The analytical model, which is also known as the Kinetic battery model or the KiBam model, uses the kinetic process to model the chemical process of large lead-acid batteries. However, the analytical model adopts flat discharge profiles, which suits only such large lead-acid batteries, even though the analytical model captures the recovery effect and rate capacity effect.
The electric circuit model, also called Thevenin's circuit model, is commonly adopted to describe a battery characteristic, such as a transient response of a battery.

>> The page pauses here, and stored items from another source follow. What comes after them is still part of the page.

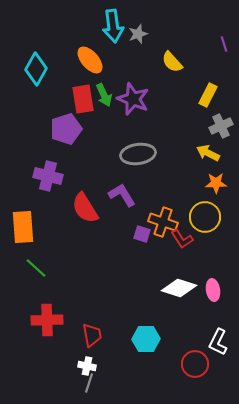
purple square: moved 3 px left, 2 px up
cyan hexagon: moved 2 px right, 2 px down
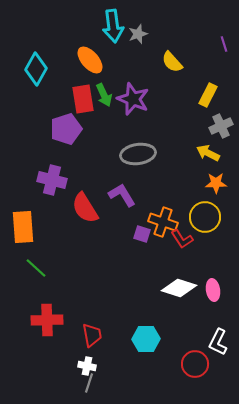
purple cross: moved 4 px right, 4 px down
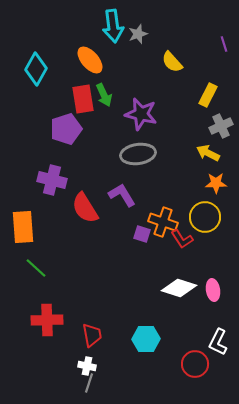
purple star: moved 8 px right, 15 px down; rotated 8 degrees counterclockwise
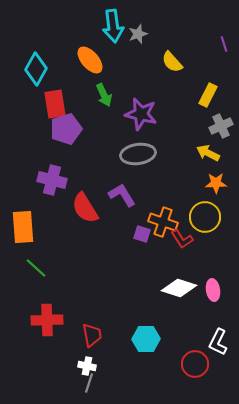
red rectangle: moved 28 px left, 5 px down
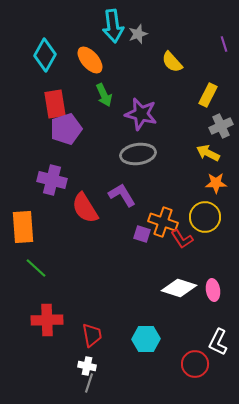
cyan diamond: moved 9 px right, 14 px up
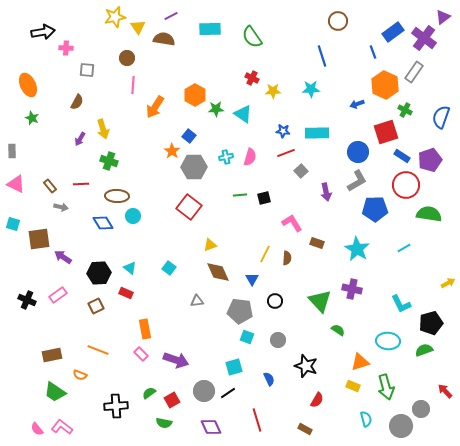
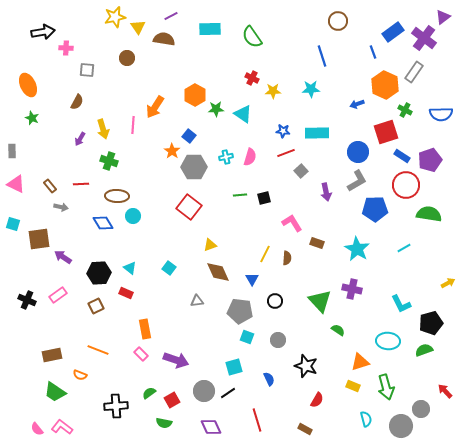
pink line at (133, 85): moved 40 px down
blue semicircle at (441, 117): moved 3 px up; rotated 110 degrees counterclockwise
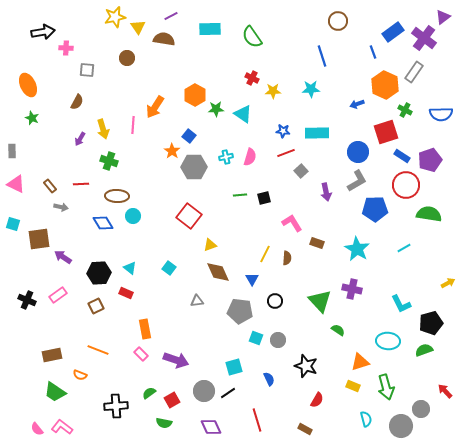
red square at (189, 207): moved 9 px down
cyan square at (247, 337): moved 9 px right, 1 px down
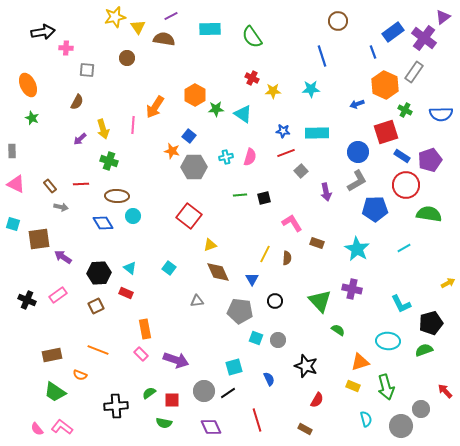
purple arrow at (80, 139): rotated 16 degrees clockwise
orange star at (172, 151): rotated 21 degrees counterclockwise
red square at (172, 400): rotated 28 degrees clockwise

Algorithms for battery SOC, SOH, SOF estimation include: Coulomb counting as described in C. Y. Chun, J. Baek, G.-S. Seo, B. H. Cho, J. Kim, I. K. Chang, and S. Lee, “Current sensor-less state-of-charge estimation algorithm for lithium-ion batteries utilizing filtered terminal voltage,” J. Power Sources, vol. 273, no. 0, pp. 255-263, 2015, observer as described in M. a. Roscher, O. S. Bohlen, and D). U. Sauer, “Reliable state estimation of multicell Lithium-ion battery systems,” IEEE Trans. Energy Convers., vol. 26, no. 3, pp. 737-743, 2011, Kalman filter as described in S. Sepasi, R. Ghorbani, and B. Y. Liaw, “A novel on-board state-of charge estimation method for aged Li-ion batteries based on model adaptive extended Kalman filter,” J. Power Sources, vol. 245, pp. 337-344, 2014, Fuzzy logic as described in L. Kang, X. Zhao, and J. Ma, “A new neural network model for the state-of-charge estimation in the battery degradation process,” Appl. Energy, vol. 121, pp. 20-27, 2014. Most of these algorithms are model-based. Model-based approaches often face a serious problem: how to acquire accurate parameters to build a correct model. Accordingly, what is needed is a method to identify on-line battery measurements that may be used to determine accurate parameters of the model.
The foregoing “Background” description is for the purpose of generally presenting the context of the disclosure. Work of the inventors, to the extent it is described in this background section, as well as aspects of the description that may not otherwise qualify as prior art at the time of filing, are neither expressly or impliedly admitted as prior art against the present invention.